4 Things That Dads Need to Do to Be Connected to Their Family

Previously, I wrote about 3 Basic Problems in Allendale — education, teenage pregnancy, and disconnected dads. The latter issue I wrote about the least, but it is the most important of those three. Dads need to stay involved.

So what does it look for Dad to be connected? They need to be present, talk, play, and learn.

Dads Need to Be Present in the Family
I am not advocating that every pregnancy should lead to marriage (especially in teenage pregnancies). However, there is a downward spiral that looks like this:

  • Boy gets Girl pregnant.
  • Girl has baby. Boy abandons Baby (physically and/or emotionally).
  • Baby grows up without a father figure, to teach him how to be a man.
  • Baby is now Big Boy.
  • Big Boy gets Another Girl pregnant.

In America, about 40% of children are born out of wedlock, and this statistic is closer to 70% in the African-American community. See the video below from Coach Tony Dungy, who believes that a lack of fatherhood is America’s biggest problem.

Dads Need to Lovingly Engage and Talk
Especially in the case of dads, quality parenting does make a difference. More time with a dad who provides meaningful and caring support leads to a decrease in the incidence of risky sexual behavior in their daughters.

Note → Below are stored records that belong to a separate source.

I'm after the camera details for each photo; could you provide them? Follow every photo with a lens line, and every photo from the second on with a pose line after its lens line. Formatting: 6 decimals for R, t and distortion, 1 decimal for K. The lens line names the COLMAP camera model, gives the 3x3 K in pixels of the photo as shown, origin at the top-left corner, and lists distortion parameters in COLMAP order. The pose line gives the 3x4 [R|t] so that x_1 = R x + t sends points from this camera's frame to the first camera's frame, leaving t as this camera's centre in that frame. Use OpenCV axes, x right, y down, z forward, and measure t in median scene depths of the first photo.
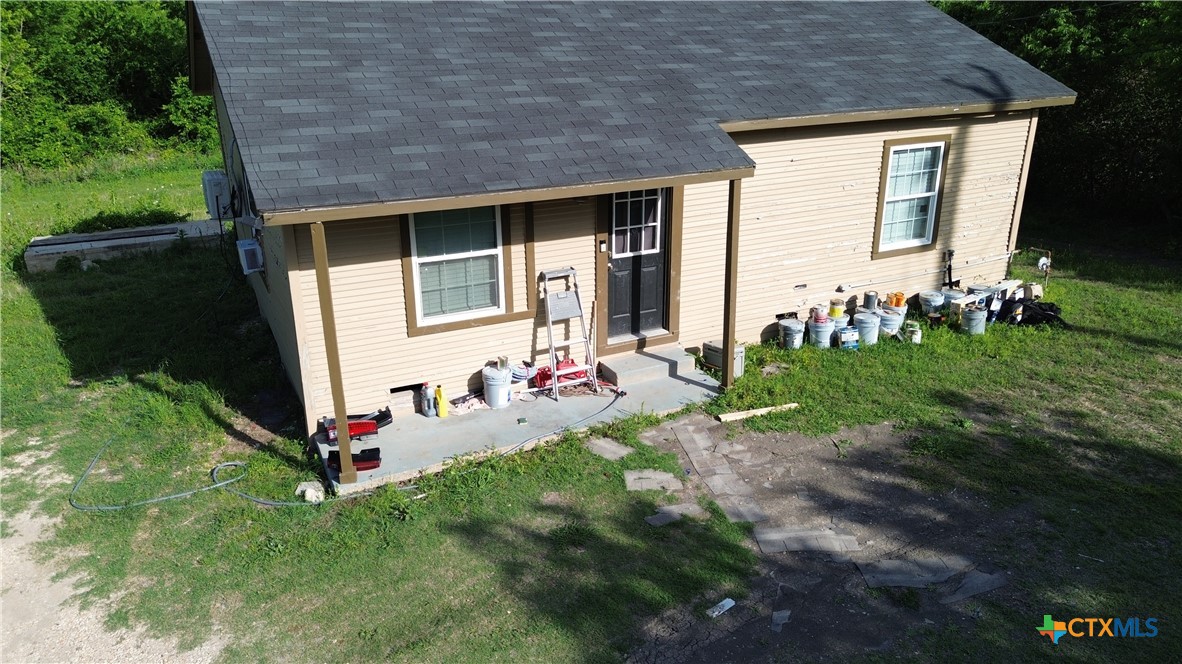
lens RADIAL K [[838.1, 0, 591.3], [0, 838.1, 331.7], [0, 0, 1]] dist [0.052100, -0.043425]
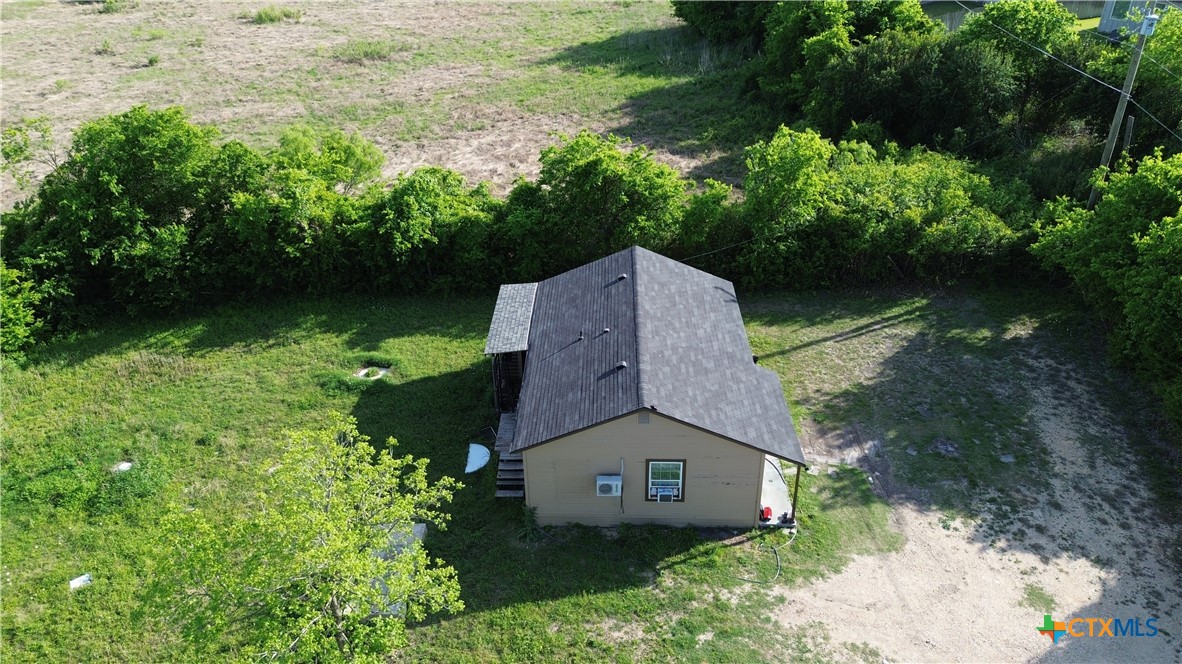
lens RADIAL K [[838.1, 0, 594.2], [0, 838.1, 335.1], [0, 0, 1]] dist [0.052100, -0.043425]
pose [[0.471032, -0.456310, 0.754924, -2.739851], [0.312797, 0.886600, 0.340733, -1.800394], [-0.824795, 0.075641, 0.560349, -0.277139]]
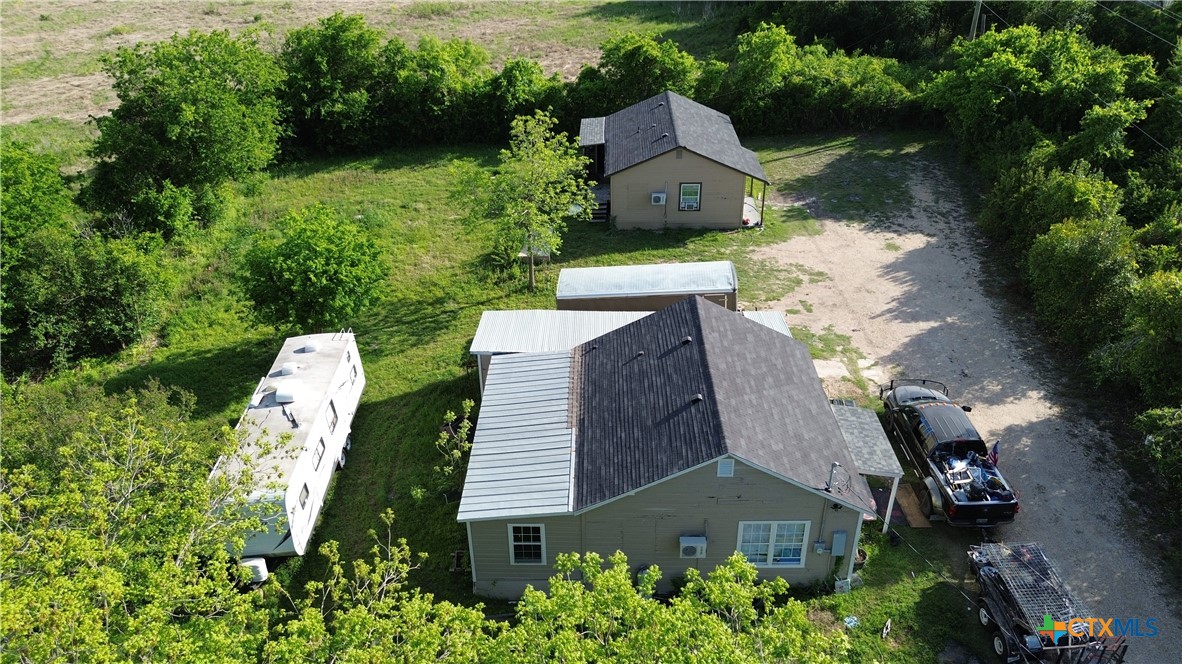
lens RADIAL K [[838.1, 0, 589.7], [0, 838.1, 334.3], [0, 0, 1]] dist [0.052100, -0.043425]
pose [[0.473317, -0.454563, 0.754549, -5.445364], [0.310694, 0.887671, 0.339866, -1.465065], [-0.824282, 0.073570, 0.561380, -1.219397]]
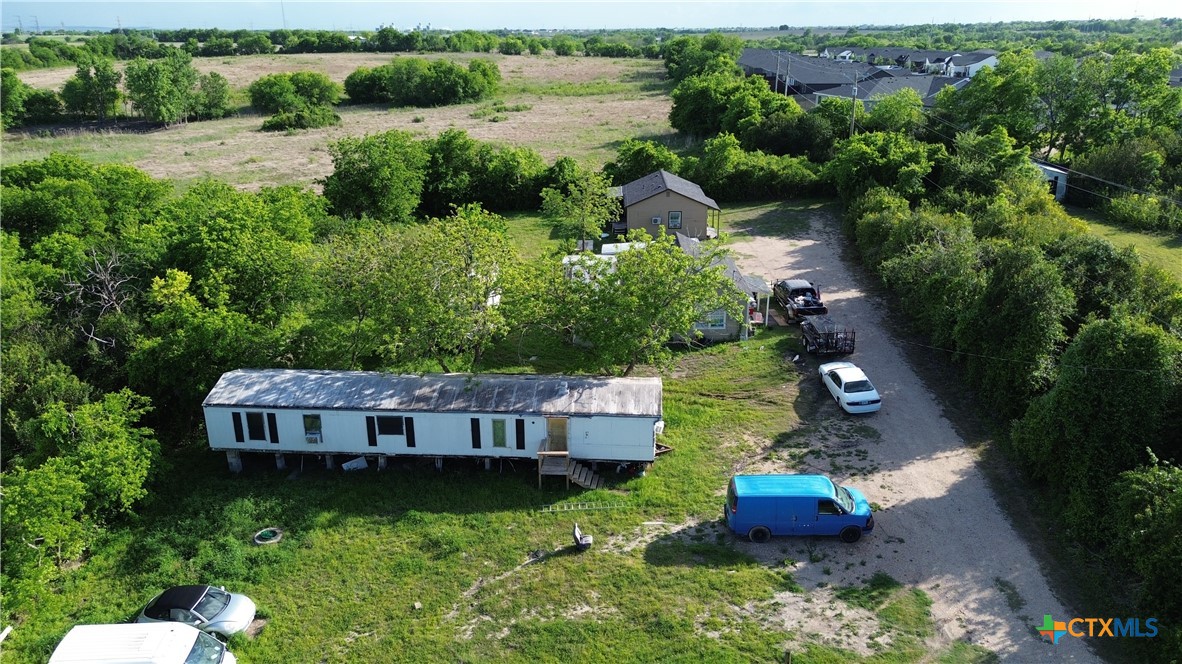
lens RADIAL K [[838.1, 0, 589.5], [0, 838.1, 332.4], [0, 0, 1]] dist [0.052100, -0.043425]
pose [[0.471798, -0.303423, 0.827853, -9.133253], [0.308571, 0.936366, 0.167338, -0.861717], [-0.825948, 0.176501, 0.535403, -2.727776]]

Additionally, just two talks with teens leads to less marijuana use. We need to give both quality and quantity time.

Dads Need to Play

This cool guy needs me

In a study of 112 couples with 4-year-olds, the effect of parent’s role in “caregiving” versus “playing” was compared. Whereas one might expect that the parents’ relationship is strongest when both parents share the loads equally, this is not necessarily true. When Dad spends relatively more time playing, it provides a benefit to the family structure.

Dads Need to Grow and Learn
Whatever season you are in, I guarantee that you do not have it all figured out. But we need to seek help. As much as possible, we need to go to our kids’ appointments and talk to their teachers; and we don’t need to just show up, but ask questions too.

One of the most beneficial things I’ve done to grow as a husband and father is take older guys to breakfast and lunch. It doesn’t have to be an every-week or -month event. Some guys I only meet with once or twice per year. Again, come with questions (even better, email them to the other guy ahead of time).

We need to grow in wisdom if we are to lead our families.

Conclusion
These four things — being present, talking, playing, and learning — are true for Dads in Allendale, in Greenville, and anywhere. As I’ve learned in material from Men’s Roundtable, we need to reject passivity, accept responsibility, and lead courageously.

Anything else you can add? What else do Dads need to do to be connected?